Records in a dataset
----

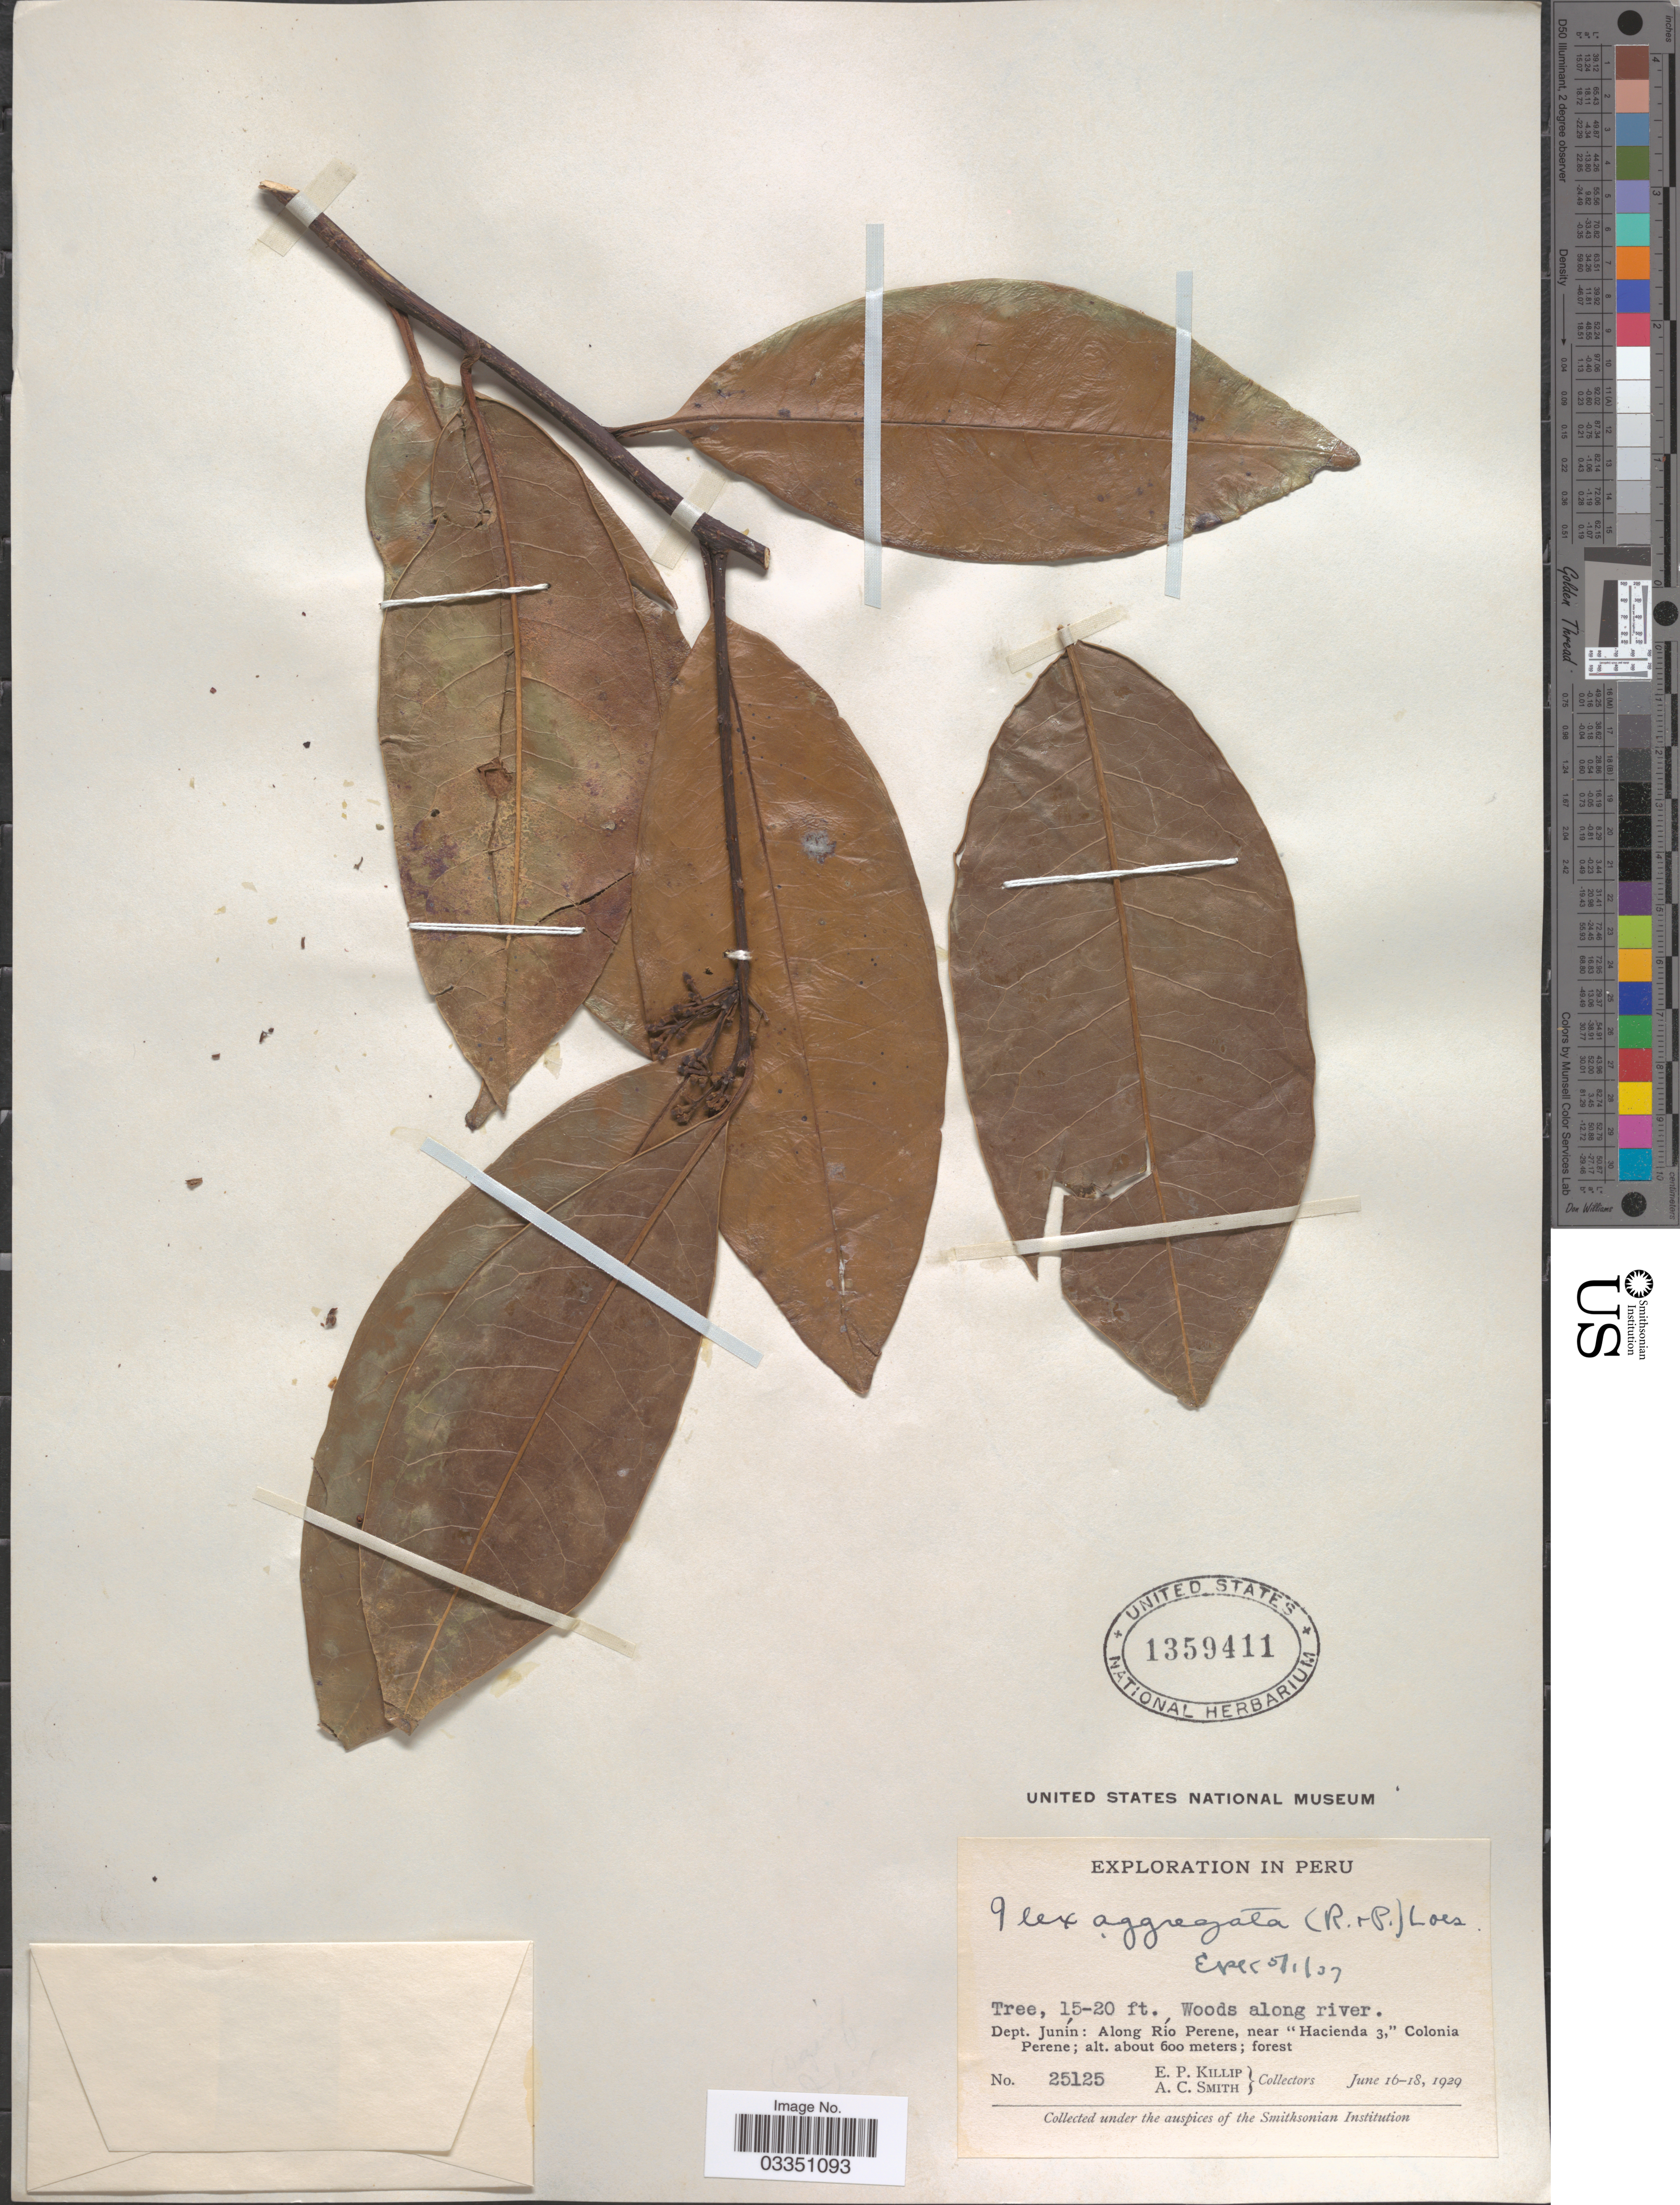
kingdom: Plantae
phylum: Tracheophyta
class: Magnoliopsida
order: Aquifoliales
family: Aquifoliaceae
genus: Ilex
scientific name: Ilex aggregata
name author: (Ruiz & Pav.) Loes.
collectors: E. P. Killip & A. C. Smith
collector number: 25125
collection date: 1929-06-16/1929-06-18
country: Peru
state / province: Junín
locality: Dept. Junín: Along Río Perene, near "Hacienda 3," Colonia Perene.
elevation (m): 600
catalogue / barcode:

----

Arrange every line of the records as a JSON list of strings, one string per line, skipping blank lines. Leave the pictures out.

[
  "kingdom: Plantae",
  "phylum: Tracheophyta",
  "class: Magnoliopsida",
  "order: Aquifoliales",
  "family: Aquifoliaceae",
  "genus: Ilex",
  "scientific name: Ilex aggregata",
  "name author: (Ruiz & Pav.) Loes.",
  "collectors: E. P. Killip & A. C. Smith",
  "collector number: 25125",
  "collection date: 1929-06-16/1929-06-18",
  "country: Peru",
  "state / province: Junín",
  "locality: Dept. Junín: Along Río Perene, near \"Hacienda 3,\" Colonia Perene.",
  "elevation (m): 600",
  "catalogue / barcode:"
]